Eğer Muhammed'in kitabı zamanımıza ve biz Hristiyanlara göre kötü ise onun çağdaşları için pek güzeldi; kurduğu din ise daha da iyiydi. İtiraf edelim ki hemen de bütün Asyayı putperestlikten kurtardı. Allah'ın birliğini öğretti. Ona eş koşanlara şiddetle çattı. Muhammed'in dininde tefecilik yasaktır, sadaka emrolunmuştur, dua farzdır; kadere boyun eğmek en büyük ilkedir...
“İçimizden sormak geliyor: Bunca sarsıntılar, iç kavgalar, komplolar, suçlar ve delilikler arasında, ilk önce İtalya’da, sonra da diğer Hristiyan ülkelerde bu kadar güzel ve faydalı sanatlar nasıl türedi? Türklerin egemenliği altında olan yerlerde buna hiç rastlamıyoruz. Bize ait Avrupa ahalisinin zekâsında ve yaradılışında olan bu incelik, Türklerde rastlanılmayan bir özellik olsa gerek. İnsan zekâsına üç şey etki eder: İKLİM, HÜKÜMET ve DİN. Şu dünya bilmecesinin başka açıklaması yoktur.”

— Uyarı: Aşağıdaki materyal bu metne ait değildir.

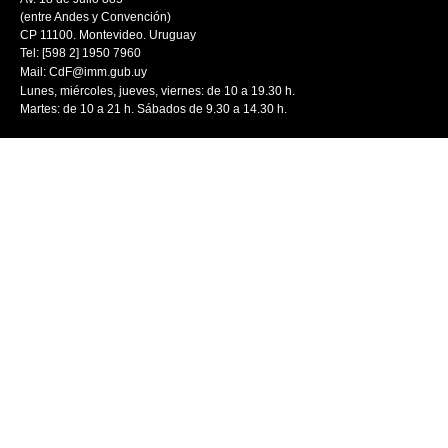
(entre Andes y Convención)
CP 11100. Montevideo. Uruguay
Tel: [598 2] 1950 7960
Mail:
CdF@imm.gub.uy
Lunes, miércoles, jueves, viernes: de 10 a 19.30 h.
Martes: de 10 a 21 h. Sábados de 9.30 a 14.30 h.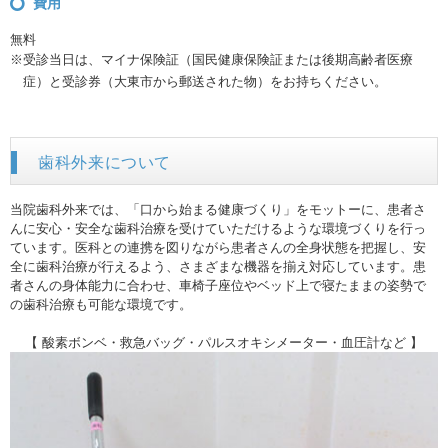
費用
無料
※受診当日は、マイナ保険証（国民健康保険証または後期高齢者医療
症）と受診券（大東市から郵送された物）をお持ちください。
歯科外来について
当院歯科外来では、「口から始まる健康づくり」をモットーに、患者さ
んに安心・安全な歯科治療を受けていただけるような環境づくりを行っ
ています。医科との連携を図りながら患者さんの全身状態を把握し、安
全に歯科治療が行えるよう、さまざまな機器を揃え対応しています。患
者さんの身体能力に合わせ、車椅子座位やベッド上で寝たままの姿勢で
の歯科治療も可能な環境です。
【 酸素ボンベ・救急バッグ・パルスオキシメーター・血圧計など 】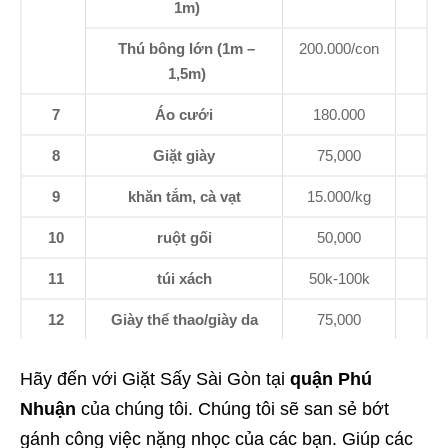
1m)
Thú bông lớn (1m –
200.000/con
1,5m)
7
Áo cưới
180.000
8
Giặt giày
75,000
9
khăn tắm, cà vạt
15.000/kg
10
ruột gối
50,000
11
túi xách
50k-100k
12
Giày thể thao/giày da
75,000
Hãy đến với Giặt Sấy Sài Gòn tại
quận Phú
Nhuận
của chúng tôi. Chúng tôi sẽ san sẻ bớt
gánh công việc nặng nhọc của các bạn. Giúp các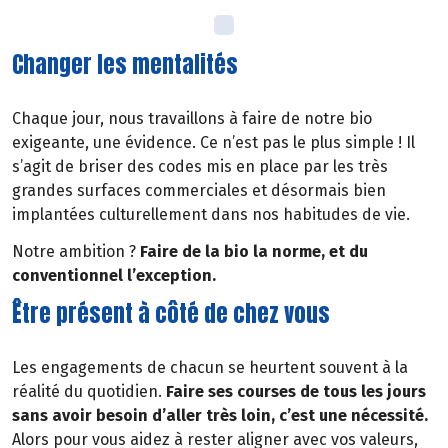
Changer les mentalités
Chaque jour, nous travaillons à faire de notre bio
exigeante, une évidence. Ce n’est pas le plus simple ! Il
s’agit de briser des codes mis en place par les très
grandes surfaces commerciales et désormais bien
implantées culturellement dans nos habitudes de vie.
Notre ambition ?
Faire de la bio la norme, et du
conventionnel l’exception.
Être présent à côté de chez vous
Les engagements de chacun se heurtent souvent à la
réalité du quotidien.
Faire ses courses de tous les jours
sans avoir besoin d’aller très loin, c’est une nécessité.
Alors pour vous aidez à rester aligner avec vos valeurs,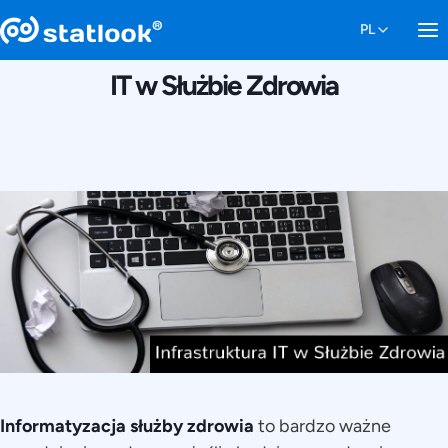
5 GRUDNIA 2016
IT w Służbie Zdrowia
Informatyzacja służby zdrowia
to bardzo ważne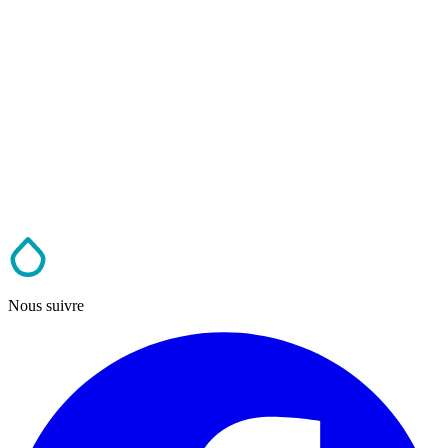
Nous suivre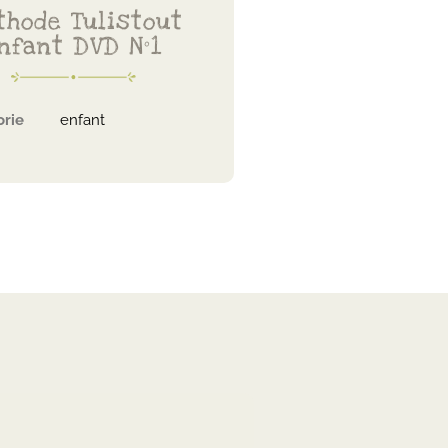
thode Tulistout
nfant DVD N°1
rie
enfant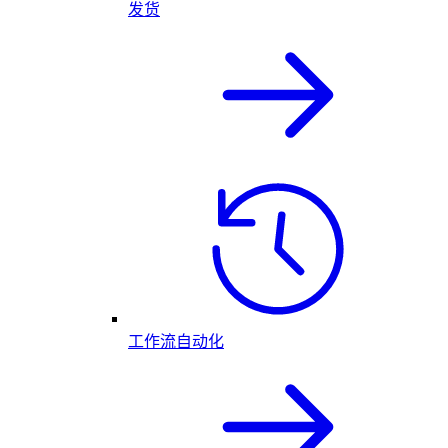
发货
工作流自动化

“Yıllar sonra, Asya’dan gelen Türklerin egemenliği altına girdikleri halde Araplar, efendilerine bile dinlerini kabul ettirdiler ve Türkler Müslüman bir millet oldu.”
Piramitleri ile övünüp dururlar. Fakat bunlar köle bir milletin anıtlarıdır. Ve bütün halkın bu işte çalıştırıldığı besbelli, başka türlü bu çirkin yığınlar ortaya çıkmazdı. Acaba ne işe yarıyorlar? Küçücük bir odada, herhangi bir kralın bin yıl sonra tekrar ruhuna kavuşacağı umulan cesedinin mumyasını saklamaya! Peki ama vücudun bir gün tekrar dirileceğine inanıyorlarsa, onları mumyalarken ne diye
beyinlerini çıkarıyorlardı? Yoksa Mısırlılar beyinsiz mi dirileceklerdi?